The three-week battle to keep a brain-dead Oakland girl on a ventilator could complicate efforts to determine Jahi McMath's precise cause of death, some experts say.

The Alameda County Coroner issued a death certificate for the 13-year-old girl Friday, 23 days after Jahi was declared brain dead, but said the document is incomplete because no cause of death has been determined pending an autopsy, which has yet to take place.

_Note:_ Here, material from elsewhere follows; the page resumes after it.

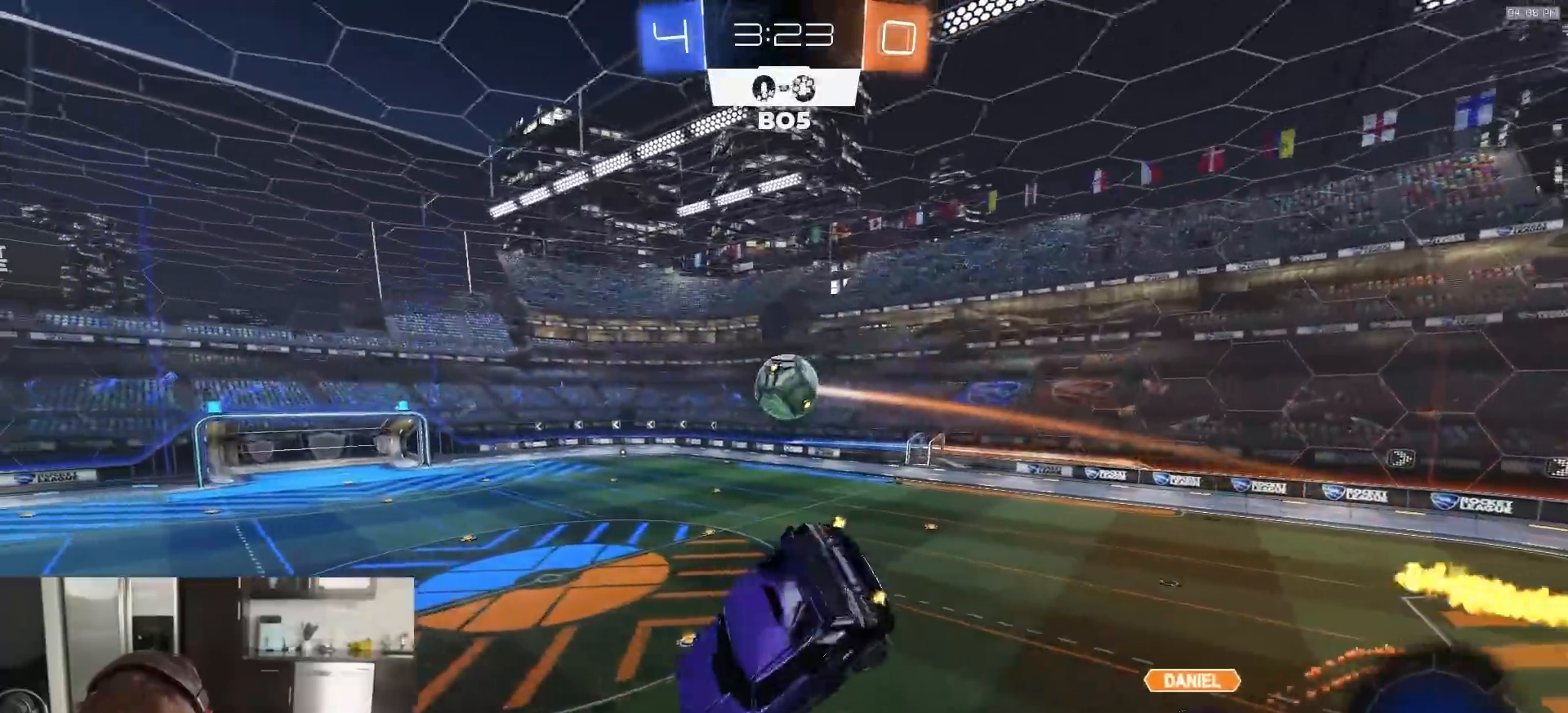
{"buttons": ["R1", "R2"], "left_stick": "center", "right_stick": "center", "events": [[200, "left_stick", "left"], [267, "left_stick", "center"]]}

"When you don't get an exam relatively quickly, it puts everything into dispute," said Arthur Caplan, head of the Division of Bioethics at New York University Langone Medical Center in New York City and a regular NBC News contributor. "The evidence into what caused the bleeding will be harder to determine, and the ability to show what happened - and the liability - will become way more difficult. The more time you delay, the more difficult it is to establish cause of death because you've lost control of some of the evidence."
[...]
P. Michael Murphy, past president of the International Association of Coroners and Medical Examiners Association and the current Coroner of Clark County in Las Vegas, acknowledged that there can be subtle to pronounced changes that occur to a body after brain death. He has no personal knowledge of Jahi's case, but has been following it closely in the media.

But he added that forensic pathologists are typically "very good at deciphering" how people died in various "degrees and conditions." Murphy also added that, in most cases, hospitals keep meticulous details of a patient's records, which often aid medical examiners on what led up to death.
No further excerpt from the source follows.